Le combat de l’Association of Retired Workers of the Sugar Industry (ARWSI) fait l’actualité depuis 2009, au moment où la Sugar Industry Pension Fund (SIPF) devait cesser de payer le annual increment et un bonus annuel que les pensionnés comptaient en 13e mois depuis 18 ans. Pour dénoncer ce nouvel « oubli » du budget de Xavier-Luc Duval et avertir le pays du « drame humain », ils se rassemblent au Plaza ce samedi 24 novembre.
« Je connais des retraités de l’industrie qui rasent les murs », confie Gérard Bax de l’Association of Retired Workers of the Sugar Industry. Et pour cause, depuis 2009, le Sugar Industry Pension Fund n’est plus assez résilient pour soutenir un annual increment et un bonus annuel, correspondant au 13e mois. M. Bax évoque le « drame humain » qui concerne plus de 6 400 retraités happés dans la spirale d’un concours de circonstance qui ne pouvait être prévu. Gérard Bax cite le voluntary retirement scheme – donc, l’interruption de la contribution de certains travailleurs qui aurait sapé la solidité du Fonds – et la crise mondiale de 2008. Au final, c’est le pouvoir d’achat des retraités qui s’en trouve brimé.
« On ne peut pas parler d’irrégularité », affirme M. Bax, balayant par là même les transactions actuarielles liées à la création de Novilis – firme créée par le Fonds afin de vendre ses services financiers au privé et d’ainsi renflouer la caisse – et à l’échec avéré de l’entreprise.

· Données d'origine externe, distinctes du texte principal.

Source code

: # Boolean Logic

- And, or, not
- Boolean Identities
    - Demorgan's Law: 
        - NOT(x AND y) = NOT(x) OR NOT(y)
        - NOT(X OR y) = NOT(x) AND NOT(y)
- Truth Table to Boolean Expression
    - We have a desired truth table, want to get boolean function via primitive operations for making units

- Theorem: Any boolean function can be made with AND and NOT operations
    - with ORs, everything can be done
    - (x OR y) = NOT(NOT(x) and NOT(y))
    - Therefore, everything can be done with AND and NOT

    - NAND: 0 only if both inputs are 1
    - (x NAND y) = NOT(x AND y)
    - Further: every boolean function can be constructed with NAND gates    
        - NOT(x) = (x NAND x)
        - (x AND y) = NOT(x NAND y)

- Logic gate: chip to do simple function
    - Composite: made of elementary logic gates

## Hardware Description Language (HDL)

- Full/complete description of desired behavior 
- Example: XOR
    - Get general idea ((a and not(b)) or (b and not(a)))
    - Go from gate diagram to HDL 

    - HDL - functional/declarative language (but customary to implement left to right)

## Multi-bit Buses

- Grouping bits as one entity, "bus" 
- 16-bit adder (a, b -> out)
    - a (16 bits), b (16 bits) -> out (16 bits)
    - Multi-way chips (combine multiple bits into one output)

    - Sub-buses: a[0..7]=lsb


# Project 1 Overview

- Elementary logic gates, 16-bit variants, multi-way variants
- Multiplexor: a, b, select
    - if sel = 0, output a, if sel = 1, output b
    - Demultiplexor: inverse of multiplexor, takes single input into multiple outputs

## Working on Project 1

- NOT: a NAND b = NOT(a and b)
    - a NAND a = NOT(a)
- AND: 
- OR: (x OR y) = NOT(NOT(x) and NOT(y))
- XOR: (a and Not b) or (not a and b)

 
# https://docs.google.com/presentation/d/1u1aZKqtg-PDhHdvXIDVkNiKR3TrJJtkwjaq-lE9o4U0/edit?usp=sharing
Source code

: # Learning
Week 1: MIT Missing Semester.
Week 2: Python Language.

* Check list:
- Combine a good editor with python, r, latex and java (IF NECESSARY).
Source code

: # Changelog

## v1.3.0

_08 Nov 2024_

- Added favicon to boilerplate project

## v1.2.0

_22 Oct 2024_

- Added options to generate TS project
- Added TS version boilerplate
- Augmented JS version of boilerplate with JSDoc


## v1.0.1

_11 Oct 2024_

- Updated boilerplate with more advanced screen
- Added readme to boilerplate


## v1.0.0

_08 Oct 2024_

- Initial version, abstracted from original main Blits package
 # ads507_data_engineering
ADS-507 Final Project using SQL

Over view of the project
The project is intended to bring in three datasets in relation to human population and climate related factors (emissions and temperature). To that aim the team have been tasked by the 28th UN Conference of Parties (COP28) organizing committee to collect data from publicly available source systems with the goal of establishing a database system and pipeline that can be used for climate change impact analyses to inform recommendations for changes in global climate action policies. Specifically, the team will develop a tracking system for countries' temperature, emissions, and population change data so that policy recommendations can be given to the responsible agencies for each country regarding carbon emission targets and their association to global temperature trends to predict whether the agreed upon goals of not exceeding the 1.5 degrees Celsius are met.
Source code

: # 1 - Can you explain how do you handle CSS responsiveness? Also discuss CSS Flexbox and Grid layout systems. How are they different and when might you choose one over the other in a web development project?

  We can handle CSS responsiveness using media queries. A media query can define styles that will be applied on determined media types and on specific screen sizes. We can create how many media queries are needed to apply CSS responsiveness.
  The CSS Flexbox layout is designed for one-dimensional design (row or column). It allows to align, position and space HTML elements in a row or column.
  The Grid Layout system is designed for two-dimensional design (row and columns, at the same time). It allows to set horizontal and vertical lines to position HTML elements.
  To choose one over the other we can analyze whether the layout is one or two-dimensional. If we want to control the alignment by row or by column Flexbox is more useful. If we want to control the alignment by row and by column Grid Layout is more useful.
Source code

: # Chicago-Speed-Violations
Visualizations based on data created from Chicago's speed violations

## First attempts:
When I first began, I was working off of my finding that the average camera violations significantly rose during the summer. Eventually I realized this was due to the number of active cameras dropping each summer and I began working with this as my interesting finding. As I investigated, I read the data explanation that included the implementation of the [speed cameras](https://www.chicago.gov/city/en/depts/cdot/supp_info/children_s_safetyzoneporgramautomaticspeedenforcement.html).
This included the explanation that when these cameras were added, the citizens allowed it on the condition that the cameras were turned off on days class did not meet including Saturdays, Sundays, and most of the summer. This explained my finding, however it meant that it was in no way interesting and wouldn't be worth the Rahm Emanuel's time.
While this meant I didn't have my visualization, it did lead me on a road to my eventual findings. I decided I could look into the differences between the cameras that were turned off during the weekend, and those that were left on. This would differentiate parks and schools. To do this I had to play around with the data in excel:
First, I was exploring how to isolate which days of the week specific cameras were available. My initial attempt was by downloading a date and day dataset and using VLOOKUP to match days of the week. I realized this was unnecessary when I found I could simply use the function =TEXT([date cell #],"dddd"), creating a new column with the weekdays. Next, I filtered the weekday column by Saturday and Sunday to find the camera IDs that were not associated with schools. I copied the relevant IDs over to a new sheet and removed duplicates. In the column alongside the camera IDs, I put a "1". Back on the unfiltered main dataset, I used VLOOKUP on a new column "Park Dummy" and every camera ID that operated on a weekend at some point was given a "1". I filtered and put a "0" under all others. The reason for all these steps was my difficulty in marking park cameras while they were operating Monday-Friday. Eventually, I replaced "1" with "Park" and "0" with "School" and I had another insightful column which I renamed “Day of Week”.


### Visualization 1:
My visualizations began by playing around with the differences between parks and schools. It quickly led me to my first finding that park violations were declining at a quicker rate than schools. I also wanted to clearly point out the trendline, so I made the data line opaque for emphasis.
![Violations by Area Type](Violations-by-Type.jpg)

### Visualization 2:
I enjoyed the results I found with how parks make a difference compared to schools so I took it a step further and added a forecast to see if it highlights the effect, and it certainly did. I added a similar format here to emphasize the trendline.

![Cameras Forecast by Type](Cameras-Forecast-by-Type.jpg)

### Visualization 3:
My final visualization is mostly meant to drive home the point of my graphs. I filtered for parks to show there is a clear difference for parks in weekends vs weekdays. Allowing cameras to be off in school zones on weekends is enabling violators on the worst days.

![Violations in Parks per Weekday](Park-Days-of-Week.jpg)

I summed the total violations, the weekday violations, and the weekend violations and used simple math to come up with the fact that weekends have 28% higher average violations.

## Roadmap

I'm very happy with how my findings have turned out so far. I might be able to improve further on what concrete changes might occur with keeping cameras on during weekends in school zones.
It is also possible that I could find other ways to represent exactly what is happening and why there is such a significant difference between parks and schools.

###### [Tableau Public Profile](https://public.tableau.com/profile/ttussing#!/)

Et même si, comme signalé dans un communiqué de l’ARWSI, le SIPF se permet toujours de « renover les bureaux » et d’entretenir les frais de berlines de luxe, il n’en demeure pas moins que « la bonne foi » du Fonds n’est pas remise en cause. Mais voilà, comme c’est le cas depuis la crise financière internationale, certaines dépenses d’entreprise ne témoignent pas de « retenue ». Ce qui semble poser problème dans la « perception ». Et la pilule ne passe pas.
Ce désarroi, tant « économique » que « moral », aura fait l’objet de maintes tentatives, rassemblements pacifiques, et consultations avec des ministres ou des Permanent Private Secretary. « On a connu trois ministres des Finances depuis 2009 ». C’est ainsi qu’un nouveau document a été soumis à Xavier-Luc Duval par un groupe d’ancien PROs de l’industrie sucrière dans le cadre des consultations budgétaires. Il s’agissait pour ces retraités de rappeler certains « engagements sociaux » pour le bien-être de ces retraités « qui ont tant contribué au pays ». Et ce, malgré la crise. Un « rassemblement du collectif des retraités » organisé par l’ARWSI est prévu au Plaza demain à 10 h 30 afin de revendiquer « le droit de ces retraités à un treizième mois et un ajustement de leurs pensions annuellement ». « Il n’est pas interdit de solliciter tous les retraités du secteur privé, car beaucoup sont dans de grosses difficultés n’ayant pas reçu d’ajustement de leurs pensions depuis longtemps », soutient M. Bax.
L’ARWSI milite également afin que certains amendements soient apportés à l’Acte de parlement de 1955 qui légitimise la SIPF. En outre, cette loi prévoit que 1) le Fonds soit géré par un board des employeurs l’industrie, 2) qu’il ne doit reverser une allocation que lorsqu’il est en mesure de payer – c’est-à-dire, dépendant de la solidité du Fonds. « Mais avec les réformes sucrières, on ne sait plus trop ce que sont devenus les employeurs, résume Gérard Bax. Les choses ont changé et avec les fusions et la disparition de certaines propriétés, les frais de gestion supposément encourus par les employeurs ont été transférés aux contributions des retraités. Mais aussi, nous voulons plus de transparence. “Être en mesure de payer” reste une notion vague… »
Parmi les suggestions qui avaient été remises à Xavier-Luc Duval, on note : 1) que le Fonds soit géré par un board comprenant le gouvernement, les employeurs ainsi que les employés, et 2) un alignement sur le coût de la vie. M. Bax tient à réitérer le fait que l’ARWSI ne pointe pas des « irrégularités » mais il s’agit d’un mouvement qui « milite afin qu’il y ait une solution à ce drame humain ».